Il était, du reste, presque naturel que cet ouvrage voie le jour, car il aborde un sujet situé au premier rang de nos inquiétudes : celui du devenir de l’humanité sur une planète dévastée. Éric Breton s’est inspiré d’un roman d’Augustin Billetdoux, publié en 2012, pour élaborer lui-même un livret qui établit un parallèle audacieux entre la déforestation galopante et la calvitie dont est victime un peuple, ou plutôt une diaspora constituée d’individus qui finissent par se réunir et, sous la houlette de Simon, marchent vers l’ONU. Car il s’agit de défendre leur cause, c’est-à-dire celle des arbres, c’est-à-dire celle de la vie.
Le sujet est généreux, mais est-il convaincant à l’opéra ? Les plaidoyers politiques ou humanistes, aussi visionnaires soient-ils, méritent d’être soutenus par un propos dramatique et incarnés par des personnages héroïques ou misérables ; à cet égard, l’ouvrage d’Éric Breton ressemble davantage à une « Passion », comme son titre d’ailleurs le laisse entendre, qu’à un opéra.
La musique va dans ce sens. Franchement tonale, de temps en temps parodique (génériques de télévision, défilés officiels, etc.), elle se souvient parfois de Debussy, de Poulenc, voire de Bernstein, et cherche davantage à émouvoir qu’à étonner. Le compositeur privilégie les atmosphères méditatives, comme l’annonce la couleur poignante du cor anglais, qui ouvre la partition et intervient à plusieurs reprises pour souligner la gravité du propos.
Les cuivres sont utilisés avec économie, cependant que les percussions soulignent les ostinatos et accompagnent l’angoissant crescendo sur les mots « Combien de millions sommes-nous ? », qui est l’un des sommets de la partition. Les interludes instrumentaux assurent l’enchaînement des scènes et balisent une partition davantage habitée par les interrogations intérieures que par l’urgence.
La mise en scène, un peu paresseuse, achève de faire de ce Messie un oratorio. Disciple de Robert Wilson, Charles Chemin soigne ses lumières et utilise avec bonheur les ombres chinoises, qui permettent au danseur et aux trois danseuses d’apporter au spectacle une animation bienvenue. L’un des meilleurs moments est sans doute l’astucieux ballet de la femme de ménage qui finit, d’un coup de balai, par faire apparaître le logo de l’ONU.
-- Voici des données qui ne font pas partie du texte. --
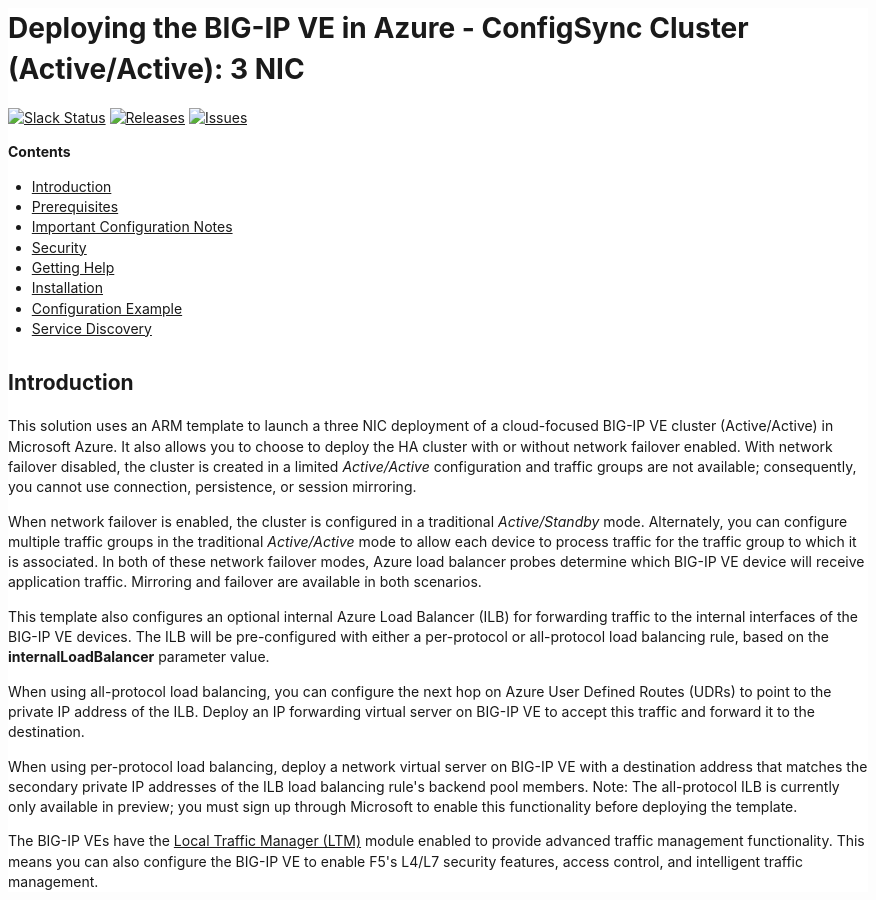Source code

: # Deploying the BIG-IP VE in Azure - ConfigSync Cluster (Active/Active): 3 NIC

[![Slack Status](https://f5cloudsolutions.herokuapp.com/badge.svg)](https://f5cloudsolutions.herokuapp.com)
[![Releases](https://img.shields.io/github/release/f5networks/f5-azure-arm-templates.svg)](https://github.com/f5networks/f5-azure-arm-templates/releases)
[![Issues](https://img.shields.io/github/issues/f5networks/f5-azure-arm-templates.svg)](https://github.com/f5networks/f5-azure-arm-templates/issues)


**Contents**
- [Introduction](#introduction)
- [Prerequisites](#prerequisites)
- [Important Configuration Notes](#important-configuration-notes)
- [Security](#security)
- [Getting Help](#help)
- [Installation](#installation)
- [Configuration Example](#configuration-example)
- [Service Discovery](#service-discovery)


## Introduction

This solution uses an ARM template to launch a three NIC deployment of a cloud-focused BIG-IP VE cluster (Active/Active) in Microsoft Azure. It also allows you to choose to deploy the HA cluster with or without network failover enabled. With network failover disabled, the cluster is created in a limited *Active/Active* configuration and traffic groups are not available; consequently, you cannot use connection, persistence, or session mirroring.  

When network failover is enabled, the cluster is configured in a traditional *Active/Standby* mode. Alternately, you can configure multiple traffic groups in the traditional *Active/Active* mode to allow each device to process traffic for the traffic group to which it is associated. In both of these network failover modes, Azure load balancer probes determine which BIG-IP VE device will receive application traffic. Mirroring and failover are available in both scenarios. 

This template also configures an optional internal Azure Load Balancer (ILB) for forwarding traffic to the internal interfaces of the BIG-IP VE devices. The ILB will be pre-configured with either a per-protocol or all-protocol load balancing rule, based on the **internalLoadBalancer** parameter value.  

When using all-protocol load balancing, you can configure the next hop on Azure User Defined Routes (UDRs) to point to the private IP address of the ILB.  Deploy an IP forwarding virtual server on BIG-IP VE to accept this traffic and forward it to the destination.  

When using per-protocol load balancing, deploy a network virtual server on BIG-IP VE with a destination address that matches the secondary private IP addresses of the ILB load balancing rule's backend pool members.  Note: The all-protocol ILB is currently only available in preview; you must sign up through Microsoft to enable this functionality before deploying the template. 

The BIG-IP VEs have the [Local Traffic Manager (LTM)](https://f5.com/products/big-ip/local-traffic-manager-ltm) module enabled to provide advanced traffic management functionality. This means you can also configure the BIG-IP VE to enable F5's L4/L7 security features, access control, and intelligent traffic management.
Le Chœur de l’Opéra Grand Avignon, dont le rôle est essentiel, entre et sort avec lenteur, ou s’avance de manière hiératique vers l’avant-scène ; il est rejoint, à la fin, par la Maîtrise. Simon, le personnage principal, passe beaucoup de temps, lui aussi, à l’avant-scène, assis devant son ordinateur. Au-dessus d’eux, une boule lumineuse vient parfois semer le trouble, mais reste un accessoire peu exploité.
La distribution a été pensée avec intelligence. Pierre-Antoine Chaumien n’a rien d’un ténor claironnant, mais tout d’un chanteur sensible. Messie malgré lui, il est entouré de trois femmes, dont le rôle reste ambigu. Si la soprano Lydia Mayo incarne une Mère consolatrice, on distingue plus difficilement en quoi, dramatiquement, Elsa et M.M se différencient, même si, vocalement, tout les oppose.
Chloé Chaume apporte la clarté de son soprano, et Marie Kalinine, la puissance de son mezzo un peu sauvage, mais justement : on aurait aimé que cette dernière, dont le personnage est trop timide, puisse davantage exprimer ses talents et marquer le contraste. De même, le beau timbre de basse d’Adrien Djouadou aurait mérité que le rôle de Judas ne se limite pas à quelques répliques.
L’Opéra Confluence, tout provisoire qu’il est, a ses vertus et ne favorise pas exagérément les instruments ou les voix. Mais l’obligation de distanciation, contraignant les musiciens de s’espacer les uns des autres, rend ici plus délicate la tâche du chef, les bois et les percussions étant rejetés hors de la fosse, côté jardin pour les uns, côté cour pour les autres.
Faire jouer ensemble, à l’occasion d’une création, des musiciens qui ne s’entendent pas, est chose périlleuse, mais Samuel Jean, à la tête de l’Orchestre National Avignon-Provence, relève le défi : les tenues des cordes sonnent bien, les bois sont volubiles, et les percussions dosent leurs effets. Il y a, dans la direction du chef français, un mouvement d’ensemble qui fait du Messie du peuple chauve une noble déploration.